Problem details - I would like each line of the data that holds the word "ScorePct" copied out.

Dataset records -
□ □ □ □ □ □ □
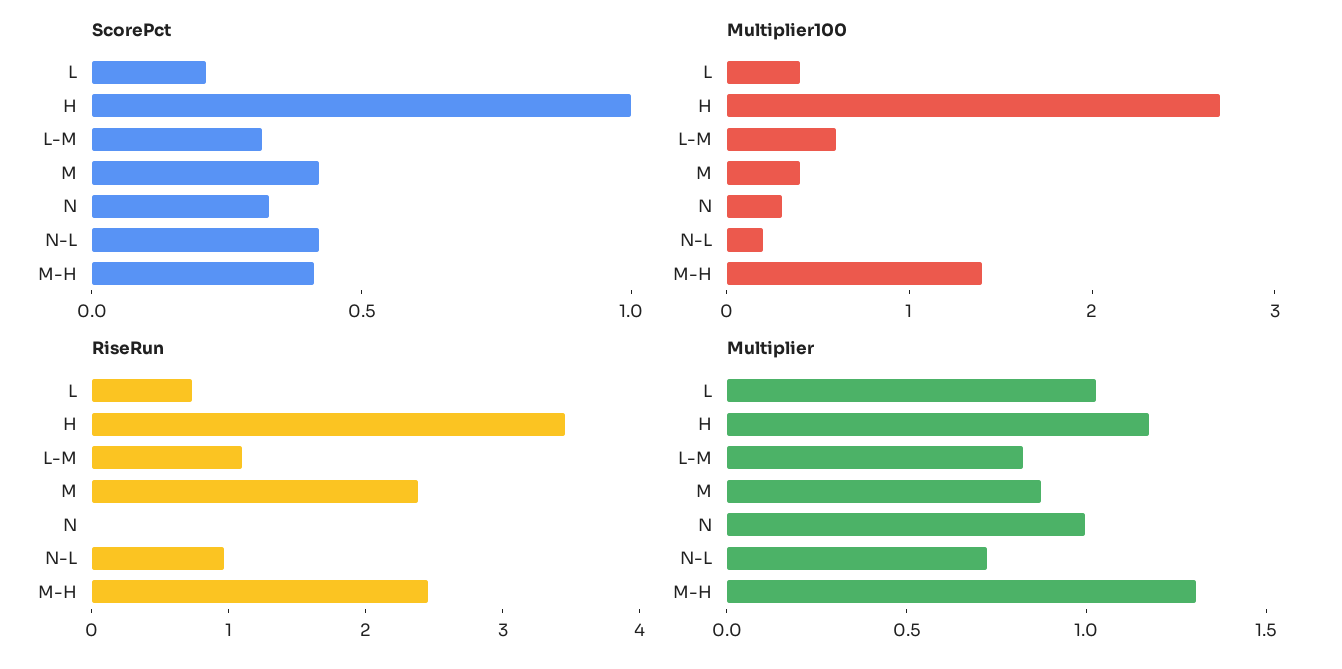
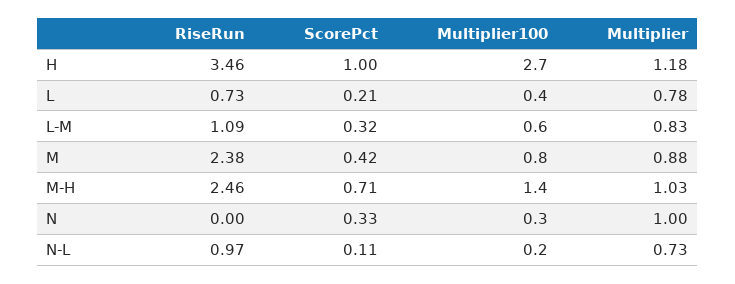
ScorePct, N-L: 0.4 -> 0.11
ScorePct, M-H: 0.4 -> 0.71
Multiplier100, M: 0.4 -> 0.8
Multiplier, L: 1 -> 0.78
Multiplier, M-H: 1.3 -> 1.03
□ □ □ □ □ □ □
Finished exercise -
ScorePct, N-L: 0.4 -> 0.11
ScorePct, M-H: 0.4 -> 0.71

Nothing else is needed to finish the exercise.